NOVARTIS-SUPPORTED IN-KIND PROJECT - 2012
Michael Cleary (Pathology)
A cell-based phenotypic high-throughput chemical screen was conducted to discover compounds with selective anti-leukemic properties. This identified a novel class of anti-neoplastic compounds that inhibit the growth of human B-cell acute lymphoblastic leukemia (ALL) cell lines with genetic aberrations of the MLL oncogene. Out of 130,000 compounds screened, 60 were identified to meet the selection criteria of inhibiting leukemia cell lines harboring high-risk MLL genetic aberrations, but with minimal effect on a cell line with a low-risk genetic aberration (TEL-AML1). Compounds that reduced viability of all cell lines, such as the anthracycline idarubicin, were excluded from further analysis. Secondary screens revealed 3 structurally related compounds that displayed similar specificity. The lead compound, selected due to its potency, displays cytotoxicity in the low nanomolar range (IC50 2-15 nM) for ALL cell lines and primary patient samples.
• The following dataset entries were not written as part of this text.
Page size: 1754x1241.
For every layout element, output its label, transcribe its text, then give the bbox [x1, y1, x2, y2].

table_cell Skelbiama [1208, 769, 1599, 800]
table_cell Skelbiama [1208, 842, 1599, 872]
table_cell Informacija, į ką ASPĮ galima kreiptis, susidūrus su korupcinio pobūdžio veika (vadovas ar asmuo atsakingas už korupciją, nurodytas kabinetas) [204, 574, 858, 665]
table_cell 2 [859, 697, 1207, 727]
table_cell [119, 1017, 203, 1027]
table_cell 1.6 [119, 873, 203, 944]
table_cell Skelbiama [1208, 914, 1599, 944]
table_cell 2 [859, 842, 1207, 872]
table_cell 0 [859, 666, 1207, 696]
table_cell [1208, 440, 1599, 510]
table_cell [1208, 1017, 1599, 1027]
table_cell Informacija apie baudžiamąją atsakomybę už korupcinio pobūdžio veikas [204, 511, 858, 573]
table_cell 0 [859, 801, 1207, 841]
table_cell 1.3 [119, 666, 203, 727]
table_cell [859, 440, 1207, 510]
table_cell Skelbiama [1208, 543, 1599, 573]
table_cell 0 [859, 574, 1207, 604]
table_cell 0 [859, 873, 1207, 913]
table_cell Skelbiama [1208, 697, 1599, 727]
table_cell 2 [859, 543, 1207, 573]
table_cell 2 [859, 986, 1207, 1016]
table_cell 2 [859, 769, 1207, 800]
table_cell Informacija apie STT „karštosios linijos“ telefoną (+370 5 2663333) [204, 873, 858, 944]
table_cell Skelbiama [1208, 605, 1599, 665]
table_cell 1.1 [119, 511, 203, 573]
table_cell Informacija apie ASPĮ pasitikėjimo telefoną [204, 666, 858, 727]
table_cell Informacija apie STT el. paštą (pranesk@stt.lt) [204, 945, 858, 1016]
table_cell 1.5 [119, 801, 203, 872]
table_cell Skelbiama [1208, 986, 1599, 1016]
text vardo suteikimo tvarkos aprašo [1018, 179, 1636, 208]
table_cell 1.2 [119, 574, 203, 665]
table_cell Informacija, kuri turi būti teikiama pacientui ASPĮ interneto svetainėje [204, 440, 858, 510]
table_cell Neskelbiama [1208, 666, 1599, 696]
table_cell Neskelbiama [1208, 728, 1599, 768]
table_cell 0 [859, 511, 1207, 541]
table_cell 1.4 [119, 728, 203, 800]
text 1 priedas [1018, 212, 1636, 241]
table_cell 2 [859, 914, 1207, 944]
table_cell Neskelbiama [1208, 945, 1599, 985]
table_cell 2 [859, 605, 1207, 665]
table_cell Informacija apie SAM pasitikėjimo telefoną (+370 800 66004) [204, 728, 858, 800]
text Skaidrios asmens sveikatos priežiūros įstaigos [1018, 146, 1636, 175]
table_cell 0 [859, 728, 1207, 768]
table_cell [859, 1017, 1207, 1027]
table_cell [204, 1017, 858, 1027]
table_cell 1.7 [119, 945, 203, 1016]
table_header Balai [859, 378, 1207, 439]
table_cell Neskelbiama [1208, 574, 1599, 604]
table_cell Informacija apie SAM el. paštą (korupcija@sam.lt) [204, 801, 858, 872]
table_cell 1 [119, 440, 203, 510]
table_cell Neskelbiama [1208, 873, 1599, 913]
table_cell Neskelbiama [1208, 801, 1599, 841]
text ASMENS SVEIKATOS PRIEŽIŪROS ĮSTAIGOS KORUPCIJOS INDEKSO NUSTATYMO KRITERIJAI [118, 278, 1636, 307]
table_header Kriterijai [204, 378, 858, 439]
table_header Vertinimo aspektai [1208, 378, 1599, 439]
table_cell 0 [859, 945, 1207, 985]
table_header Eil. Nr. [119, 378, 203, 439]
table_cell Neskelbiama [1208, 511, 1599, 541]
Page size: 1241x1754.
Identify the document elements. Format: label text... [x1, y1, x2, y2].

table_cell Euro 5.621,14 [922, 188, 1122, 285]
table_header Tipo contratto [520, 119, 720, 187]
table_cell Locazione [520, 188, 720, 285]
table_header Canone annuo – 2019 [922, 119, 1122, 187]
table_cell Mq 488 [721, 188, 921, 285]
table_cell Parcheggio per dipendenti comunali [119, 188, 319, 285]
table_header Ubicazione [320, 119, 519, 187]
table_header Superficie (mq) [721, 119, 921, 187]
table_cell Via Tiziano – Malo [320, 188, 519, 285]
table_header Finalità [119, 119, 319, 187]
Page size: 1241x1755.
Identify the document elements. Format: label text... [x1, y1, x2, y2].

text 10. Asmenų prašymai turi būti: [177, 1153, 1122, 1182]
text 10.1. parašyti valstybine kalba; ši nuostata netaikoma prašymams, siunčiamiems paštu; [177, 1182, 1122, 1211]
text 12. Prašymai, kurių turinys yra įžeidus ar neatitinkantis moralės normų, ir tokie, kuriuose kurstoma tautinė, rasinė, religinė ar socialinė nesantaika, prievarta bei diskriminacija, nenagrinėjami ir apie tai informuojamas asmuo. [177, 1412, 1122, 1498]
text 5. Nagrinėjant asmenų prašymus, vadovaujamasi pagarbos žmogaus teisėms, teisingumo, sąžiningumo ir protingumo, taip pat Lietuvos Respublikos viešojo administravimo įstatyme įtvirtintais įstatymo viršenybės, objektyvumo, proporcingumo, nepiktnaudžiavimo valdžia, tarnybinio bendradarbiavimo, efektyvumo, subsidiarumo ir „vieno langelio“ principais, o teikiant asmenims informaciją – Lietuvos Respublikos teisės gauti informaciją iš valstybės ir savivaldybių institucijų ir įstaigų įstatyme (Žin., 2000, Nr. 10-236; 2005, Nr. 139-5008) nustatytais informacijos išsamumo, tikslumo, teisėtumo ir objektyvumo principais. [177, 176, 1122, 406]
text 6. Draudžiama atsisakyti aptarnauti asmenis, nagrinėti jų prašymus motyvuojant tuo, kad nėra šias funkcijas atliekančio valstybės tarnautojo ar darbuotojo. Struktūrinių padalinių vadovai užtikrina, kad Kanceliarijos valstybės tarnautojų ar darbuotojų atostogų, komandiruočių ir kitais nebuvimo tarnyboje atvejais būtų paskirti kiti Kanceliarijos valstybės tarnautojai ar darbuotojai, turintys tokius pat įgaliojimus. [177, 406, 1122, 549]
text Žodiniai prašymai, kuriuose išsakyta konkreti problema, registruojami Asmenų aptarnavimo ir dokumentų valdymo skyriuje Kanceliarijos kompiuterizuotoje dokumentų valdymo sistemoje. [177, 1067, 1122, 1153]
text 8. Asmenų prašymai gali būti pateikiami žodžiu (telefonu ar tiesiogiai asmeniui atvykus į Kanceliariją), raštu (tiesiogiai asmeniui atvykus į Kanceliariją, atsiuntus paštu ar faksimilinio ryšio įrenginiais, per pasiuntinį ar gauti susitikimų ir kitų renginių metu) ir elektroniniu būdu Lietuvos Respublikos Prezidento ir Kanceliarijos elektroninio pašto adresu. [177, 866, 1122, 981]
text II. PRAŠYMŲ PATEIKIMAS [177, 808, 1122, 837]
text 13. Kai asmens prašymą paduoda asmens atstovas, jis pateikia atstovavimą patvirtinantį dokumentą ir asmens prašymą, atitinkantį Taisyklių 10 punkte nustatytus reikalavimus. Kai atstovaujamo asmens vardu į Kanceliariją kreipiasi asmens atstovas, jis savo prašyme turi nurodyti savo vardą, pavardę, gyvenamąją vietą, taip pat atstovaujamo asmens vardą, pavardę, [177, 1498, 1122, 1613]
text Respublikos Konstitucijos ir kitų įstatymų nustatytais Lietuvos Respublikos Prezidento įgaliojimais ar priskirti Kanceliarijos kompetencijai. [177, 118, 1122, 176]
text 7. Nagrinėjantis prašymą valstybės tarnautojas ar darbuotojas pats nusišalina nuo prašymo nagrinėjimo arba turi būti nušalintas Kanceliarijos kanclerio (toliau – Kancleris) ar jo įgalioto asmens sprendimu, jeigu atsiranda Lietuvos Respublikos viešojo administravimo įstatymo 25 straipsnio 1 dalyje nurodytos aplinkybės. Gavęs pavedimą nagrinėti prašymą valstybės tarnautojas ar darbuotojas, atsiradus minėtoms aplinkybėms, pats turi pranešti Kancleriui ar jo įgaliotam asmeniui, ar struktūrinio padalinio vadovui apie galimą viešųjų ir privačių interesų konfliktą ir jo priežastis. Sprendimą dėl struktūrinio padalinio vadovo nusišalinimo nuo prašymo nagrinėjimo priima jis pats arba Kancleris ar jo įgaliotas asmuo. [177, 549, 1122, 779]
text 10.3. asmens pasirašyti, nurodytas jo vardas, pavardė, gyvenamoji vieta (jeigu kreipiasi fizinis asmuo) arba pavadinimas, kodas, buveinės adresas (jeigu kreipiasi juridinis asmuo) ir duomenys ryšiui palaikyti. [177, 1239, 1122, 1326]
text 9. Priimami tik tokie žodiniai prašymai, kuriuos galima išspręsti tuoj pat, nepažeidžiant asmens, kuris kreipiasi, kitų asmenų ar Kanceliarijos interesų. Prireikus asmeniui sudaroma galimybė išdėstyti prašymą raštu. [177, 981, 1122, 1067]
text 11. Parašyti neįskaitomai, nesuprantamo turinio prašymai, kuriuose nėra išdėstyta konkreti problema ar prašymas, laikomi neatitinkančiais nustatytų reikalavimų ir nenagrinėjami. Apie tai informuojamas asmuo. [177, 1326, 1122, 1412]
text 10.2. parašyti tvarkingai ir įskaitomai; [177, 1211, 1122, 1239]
The lead compound is a structurally novel, cytotoxic agent that induces leukemia cell death, but the biological mechanism is unknown. An understanding of the mechanism of action will inform identification of patient populations most likely to benefit from treatment and aid understanding of potential side effects. Therefore, we are requesting assistance in identifying the relevant molecular pathway and/or target.
Efficacy of the lead compound was studied in an orthologous xenograft model of ALL. In this model, immuno-compromised mice (NSG) invariably succumb to ALL within 35-37 days following intravenous transplantation of a human leukemia cell line programmed to express a luciferase reporter gene, which allows for non-invasive bioluminescence imaging to quantitatively monitor the progression of leukemia in viable mice. Despite pharmacokinetic constraints on compound exposure in plasma and solubility, mice treated with the lead compound twice daily for 10 days via subcutaneous injection responded with a delay in tumor progression and statistically significant increase in survival. Efficacy in this model provides a rationale for further advancement to lead optimization and clinical testing. We are also requesting assistance with evaluation of pharmacokinetics, absorption, distribution, metabolism and elimination.